Polski rząd konsultuje z Unią Europejską możliwość wprowadzenia zerowego VAT-u dla przewoźników kolejowych i autobusowych. W rezultacie pasażerowie mieliby za bilety płacić mniej, co wpisuje się z jednej strony w walkę z wykluczeniem komunikacyjnym, z drugiej – zerowy VAT mógłby pomóc branży, którą koronawirusowa sytuacja bardzo mocno dotknęła. Informuje o tym "Dziennik Gazeta Prawna".
Bez zgody Komisji Europejskiej obniżka podatku nie będzie możliwa, bo zgodnie z ogólną zasadą wszystkie przepisy o VAT są ujednolicone na poziomie unijnym. Na decyzję trzeba będzie poczekać ponad pół roku.
Można zakładać, że ostatecznie będzie ona dla Polski korzystna – zerowe stawki obowiązują m.in. na Malcie i w Wielkiej Brytanii, która do niedawna była członkiem UE. Czasowe obniżenie VAT-u na usługi transportowe wprowadziły również Cypr i Grecja.
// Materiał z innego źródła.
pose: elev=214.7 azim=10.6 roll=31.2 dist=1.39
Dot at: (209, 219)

Tylko czy obniżony podatek na pewno spowoduje spadek cen, czy też może okaże się, że skorzystają przede wszystkim przewoźnicy, dla których każda dodatkowa złotówka jest teraz ważna, by "odkuć się" po wielotygodniowym zastoju? To rozważania na przyszłość. Weźmy bowiem pod uwagę, że nawet jeśli KE wyrazi zgodę na obniżkę, to stanie się to za około 8 miesięcy, więc trudno przewidywać, jakie warunki społeczno-gospodarcze będą wtedy obowiązywały.